Sometimes good intentions lead to not-so-good consequences. This was the case in Mary Shelley’s Frankenstein, the timeless story of a man who brings a monster to life that later turns on its creator. Applying that concept to the present, The MIT Press published a new edition of Frankenstein last year specifically geared toward engineers and scientists, warning them of the irreversible repercussions of their inventions.

This edition of Frankenstein, commemorating the initial work’s 200th anniversary, is a version of the original manuscript from 1818 that includes “annotations and essays by leading scholars exploring the social and ethical aspects of scientific creativity,” according to the book description.

The book’s introduction implies that the modern scientific community dismisses the story of Frankenstein as “an anti-science creed,” urging creators “not to be afraid” to pursue great inventions.

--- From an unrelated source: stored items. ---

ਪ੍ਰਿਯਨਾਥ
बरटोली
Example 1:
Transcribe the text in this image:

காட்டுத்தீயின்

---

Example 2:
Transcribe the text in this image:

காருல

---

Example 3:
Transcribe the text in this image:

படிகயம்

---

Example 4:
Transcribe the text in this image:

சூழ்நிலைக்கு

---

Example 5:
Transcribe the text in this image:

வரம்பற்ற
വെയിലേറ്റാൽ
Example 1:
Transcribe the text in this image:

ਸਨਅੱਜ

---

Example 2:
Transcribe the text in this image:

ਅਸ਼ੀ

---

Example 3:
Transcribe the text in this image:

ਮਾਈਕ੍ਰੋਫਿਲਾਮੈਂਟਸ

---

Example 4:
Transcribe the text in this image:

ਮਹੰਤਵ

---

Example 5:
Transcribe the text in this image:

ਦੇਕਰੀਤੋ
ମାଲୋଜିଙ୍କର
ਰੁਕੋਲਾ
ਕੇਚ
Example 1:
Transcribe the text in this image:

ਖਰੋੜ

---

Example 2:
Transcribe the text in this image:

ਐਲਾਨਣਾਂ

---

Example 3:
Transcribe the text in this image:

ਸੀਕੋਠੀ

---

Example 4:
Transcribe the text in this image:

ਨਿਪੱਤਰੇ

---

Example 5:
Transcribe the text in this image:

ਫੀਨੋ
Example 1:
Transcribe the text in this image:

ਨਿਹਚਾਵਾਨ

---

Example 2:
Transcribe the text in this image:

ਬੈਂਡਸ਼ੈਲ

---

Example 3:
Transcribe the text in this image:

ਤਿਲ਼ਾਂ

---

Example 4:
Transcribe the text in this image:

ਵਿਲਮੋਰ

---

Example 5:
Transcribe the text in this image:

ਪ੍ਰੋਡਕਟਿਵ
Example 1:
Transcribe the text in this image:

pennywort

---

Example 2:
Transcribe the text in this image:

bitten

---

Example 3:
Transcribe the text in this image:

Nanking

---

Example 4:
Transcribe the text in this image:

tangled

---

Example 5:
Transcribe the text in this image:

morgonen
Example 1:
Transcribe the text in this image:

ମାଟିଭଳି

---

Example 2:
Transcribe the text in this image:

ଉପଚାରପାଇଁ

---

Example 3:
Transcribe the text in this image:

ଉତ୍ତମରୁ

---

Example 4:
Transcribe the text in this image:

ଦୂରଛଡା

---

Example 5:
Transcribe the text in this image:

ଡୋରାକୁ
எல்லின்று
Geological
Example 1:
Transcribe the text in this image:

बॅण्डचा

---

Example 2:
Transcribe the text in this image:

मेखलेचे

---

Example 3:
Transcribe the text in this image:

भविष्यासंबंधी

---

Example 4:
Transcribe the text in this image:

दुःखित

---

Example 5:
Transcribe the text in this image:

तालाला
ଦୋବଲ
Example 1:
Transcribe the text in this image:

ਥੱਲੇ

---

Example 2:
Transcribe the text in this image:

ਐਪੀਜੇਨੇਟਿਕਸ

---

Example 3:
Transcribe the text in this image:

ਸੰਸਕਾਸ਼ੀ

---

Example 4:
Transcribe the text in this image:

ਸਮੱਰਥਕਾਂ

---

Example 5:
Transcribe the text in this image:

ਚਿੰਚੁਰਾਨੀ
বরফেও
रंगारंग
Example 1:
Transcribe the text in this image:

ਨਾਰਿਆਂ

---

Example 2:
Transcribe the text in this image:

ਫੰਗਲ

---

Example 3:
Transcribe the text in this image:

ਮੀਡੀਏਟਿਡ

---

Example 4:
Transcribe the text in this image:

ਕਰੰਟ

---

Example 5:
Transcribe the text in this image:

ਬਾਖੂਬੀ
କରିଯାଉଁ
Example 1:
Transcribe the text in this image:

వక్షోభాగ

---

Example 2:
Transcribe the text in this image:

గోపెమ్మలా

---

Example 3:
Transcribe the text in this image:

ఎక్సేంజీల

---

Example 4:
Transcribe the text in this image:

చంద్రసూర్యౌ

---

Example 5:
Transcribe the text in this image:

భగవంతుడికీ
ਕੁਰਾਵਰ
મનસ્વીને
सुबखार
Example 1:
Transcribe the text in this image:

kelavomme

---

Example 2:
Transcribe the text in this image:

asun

“Some scientists and engineers think things are so sweet and interesting that they get wrapped up in the solving of the problem rather than considering what the larger consequences might be,” said lead editor David Guston, director of the School for the Future of Innovation in Society at Arizona State.

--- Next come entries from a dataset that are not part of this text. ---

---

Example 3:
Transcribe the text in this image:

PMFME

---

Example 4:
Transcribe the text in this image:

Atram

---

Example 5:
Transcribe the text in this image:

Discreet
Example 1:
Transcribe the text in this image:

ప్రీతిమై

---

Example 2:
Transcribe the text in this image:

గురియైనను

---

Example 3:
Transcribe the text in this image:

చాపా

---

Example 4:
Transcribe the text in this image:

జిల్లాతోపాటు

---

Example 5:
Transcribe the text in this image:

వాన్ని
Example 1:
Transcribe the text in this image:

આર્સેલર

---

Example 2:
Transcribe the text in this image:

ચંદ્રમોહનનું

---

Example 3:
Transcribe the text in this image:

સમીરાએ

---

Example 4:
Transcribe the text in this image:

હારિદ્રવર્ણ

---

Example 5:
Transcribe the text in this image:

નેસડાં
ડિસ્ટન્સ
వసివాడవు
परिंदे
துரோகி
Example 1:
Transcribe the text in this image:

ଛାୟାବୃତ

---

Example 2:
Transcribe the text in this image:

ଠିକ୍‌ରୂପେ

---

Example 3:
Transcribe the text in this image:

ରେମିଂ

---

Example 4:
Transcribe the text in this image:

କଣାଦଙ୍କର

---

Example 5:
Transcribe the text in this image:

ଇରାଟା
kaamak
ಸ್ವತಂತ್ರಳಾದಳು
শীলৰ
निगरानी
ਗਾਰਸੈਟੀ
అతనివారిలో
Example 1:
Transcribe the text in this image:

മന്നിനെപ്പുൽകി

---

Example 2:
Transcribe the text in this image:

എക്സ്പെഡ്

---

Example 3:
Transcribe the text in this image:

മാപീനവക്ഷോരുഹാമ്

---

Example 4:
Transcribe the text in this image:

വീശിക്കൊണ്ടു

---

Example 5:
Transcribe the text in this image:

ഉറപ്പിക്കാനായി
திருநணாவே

In a world where technological developments increasingly resemble works of science-fiction, Frankenstein serves as “a catechism for designers of robots and inventors of artificial intelligences,” Jill Lepore writes in The New Yorker. With great creativity comes great responsibility. And it’s important for us to remember our innovations could one day surpass us in both sophistication and intelligence.

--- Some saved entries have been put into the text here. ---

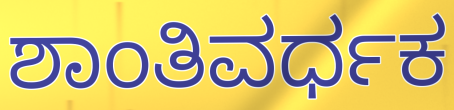
ಶಾಂತಿವರ್ಧಕ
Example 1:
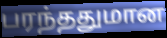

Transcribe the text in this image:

பரந்ததுமான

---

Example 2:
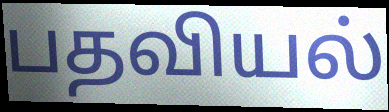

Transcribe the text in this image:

பதவியல்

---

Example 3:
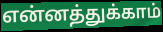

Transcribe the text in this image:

என்னத்துக்காம்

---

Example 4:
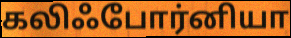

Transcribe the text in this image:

கலிஃபோர்னியா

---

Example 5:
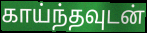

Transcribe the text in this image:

காய்ந்தவுடன்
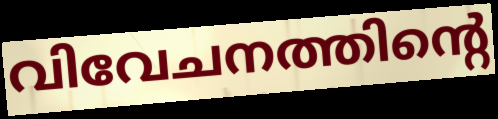
വിവേചനത്തിന്റെ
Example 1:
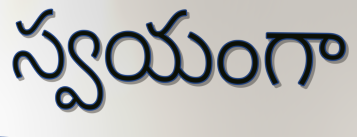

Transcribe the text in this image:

స్వయంగా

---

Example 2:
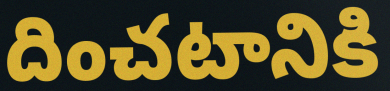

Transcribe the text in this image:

దించటానికి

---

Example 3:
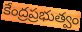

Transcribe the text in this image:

కేంద్రప్రభుత్వం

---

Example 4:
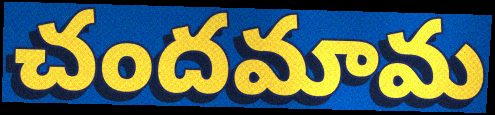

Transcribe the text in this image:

చందమామ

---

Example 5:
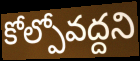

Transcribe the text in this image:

కోల్పోవద్దని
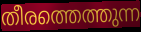
തീരത്തെത്തുന്ന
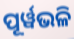
ପୂର୍ୱଭଳି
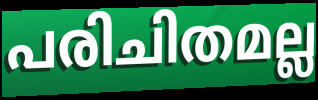
പരിചിതമല്ല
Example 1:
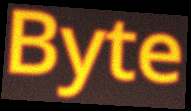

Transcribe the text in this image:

Byte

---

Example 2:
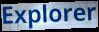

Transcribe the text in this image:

Explorer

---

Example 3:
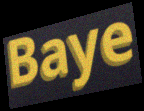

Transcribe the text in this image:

Baye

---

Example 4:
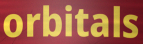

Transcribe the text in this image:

orbitals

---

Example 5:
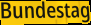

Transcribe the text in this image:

Bundestag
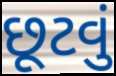
છૂટવું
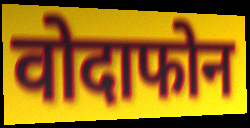
वोदाफोन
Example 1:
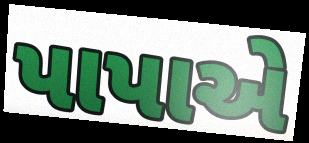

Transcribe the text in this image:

પાપાએ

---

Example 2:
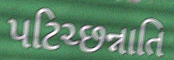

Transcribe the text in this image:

પટિચ્છન્નાતિ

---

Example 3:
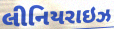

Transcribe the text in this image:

લીનિયરાઇઝ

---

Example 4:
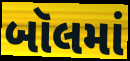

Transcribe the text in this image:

બૉલમાં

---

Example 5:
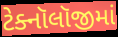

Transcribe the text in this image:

ટેક્નૉલૉજીમાં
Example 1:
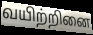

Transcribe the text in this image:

வயிற்றினை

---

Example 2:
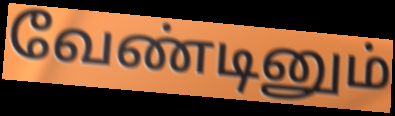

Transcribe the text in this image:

வேண்டினும்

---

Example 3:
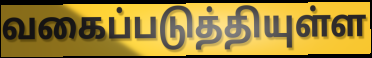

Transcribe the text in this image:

வகைப்படுத்தியுள்ள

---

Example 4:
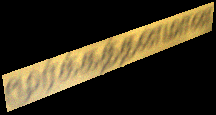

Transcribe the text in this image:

மூர்க்கத்தனமான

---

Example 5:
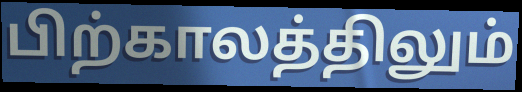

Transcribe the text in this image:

பிற்காலத்திலும்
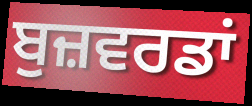
ਬੁਜ਼ਵਰਡਾਂ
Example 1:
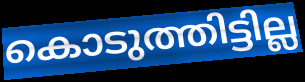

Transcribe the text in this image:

കൊടുത്തിട്ടില്ല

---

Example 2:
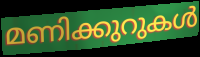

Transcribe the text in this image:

മണിക്കുറുകൾ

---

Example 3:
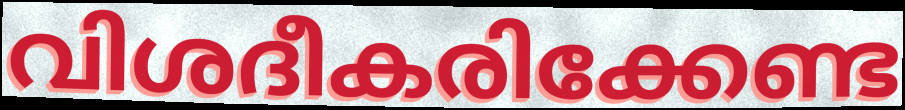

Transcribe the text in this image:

വിശദീകരിക്കേണ്ട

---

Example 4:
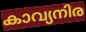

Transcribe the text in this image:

കാവ്യനിര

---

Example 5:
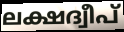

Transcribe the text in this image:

ലക്ഷദ്വീപ്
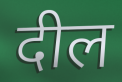
दील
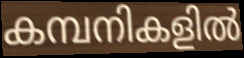
കമ്പനികളിൽ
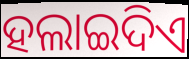
ହଲାଇଦିଏ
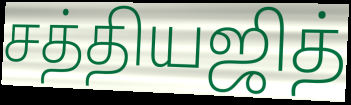
சத்தியஜித்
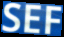
SEF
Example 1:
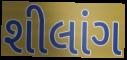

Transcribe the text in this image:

શીલાંગ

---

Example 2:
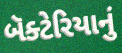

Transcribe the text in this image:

બૅક્ટેરિયાનું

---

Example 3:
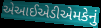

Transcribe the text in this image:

એઆઈએડીએમકેનું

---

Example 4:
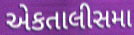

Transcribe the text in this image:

એકતાલીસમા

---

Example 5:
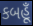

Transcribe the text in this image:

કબહૂઁ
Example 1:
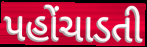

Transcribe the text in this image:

પહોંચાડતી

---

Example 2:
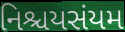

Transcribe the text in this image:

નિશ્ચયસંયમ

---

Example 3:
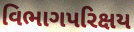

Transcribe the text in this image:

વિભાગપરિક્ષય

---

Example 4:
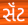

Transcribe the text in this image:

સૅંટ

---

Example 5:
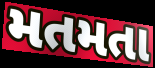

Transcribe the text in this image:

મતમતા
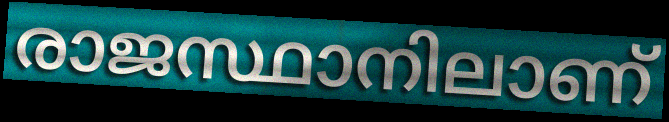
രാജസ്ഥാനിലാണ്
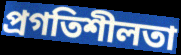
প্রগতিশীলতা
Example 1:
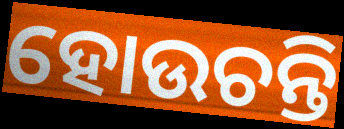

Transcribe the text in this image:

ହୋଉଚନ୍ତି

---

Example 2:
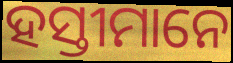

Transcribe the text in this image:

ହସ୍ତୀମାନେ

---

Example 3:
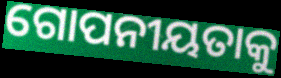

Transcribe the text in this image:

ଗୋପନୀୟତାକୁ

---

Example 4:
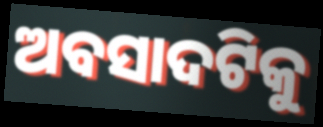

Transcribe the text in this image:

ଅବସାଦଟିକୁ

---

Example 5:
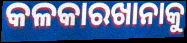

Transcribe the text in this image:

କଳକାରଖାନାକୁ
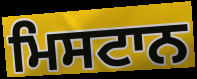
ਮਿਸਟਾਨ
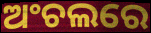
ଅଂଚଲରେ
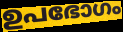
ഉപഭോഗം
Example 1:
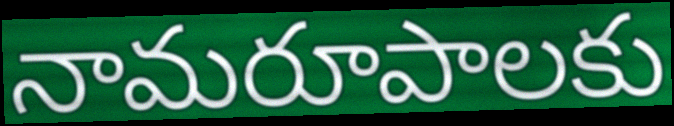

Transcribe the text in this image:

నామరూపాలకు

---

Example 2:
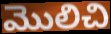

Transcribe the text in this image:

మొలిచి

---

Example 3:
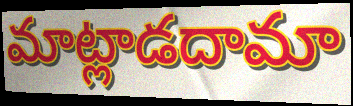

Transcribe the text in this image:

మాట్లాడదామా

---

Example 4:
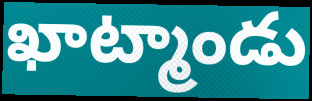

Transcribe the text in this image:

ఖాట్మాండు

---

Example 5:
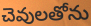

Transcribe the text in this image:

చెవులతోను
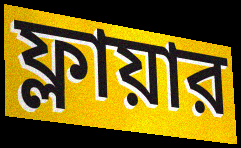
ফ্লায়ার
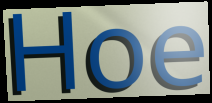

This concern is one that’s been echoed by technology and business leaders alike. We’ve seen how technology, whether intentionally or not, can be used to distort the truth, compromise democracy and harm mental health. A month before the iPhone X release, Tony Fadell — who helped design the original iPad and iPhone — said he worries his grandchildren will see him as “the guy that destroyed society.”

Chamath Palihapitiya, an ex-Facebook executive, said it’s been “gut wrenching” to witness how technology has been used to divide people. “I feel tremendous guilt,” he said. “In the back, deep, deep recesses of our mind, we kind of knew something bad could happen.”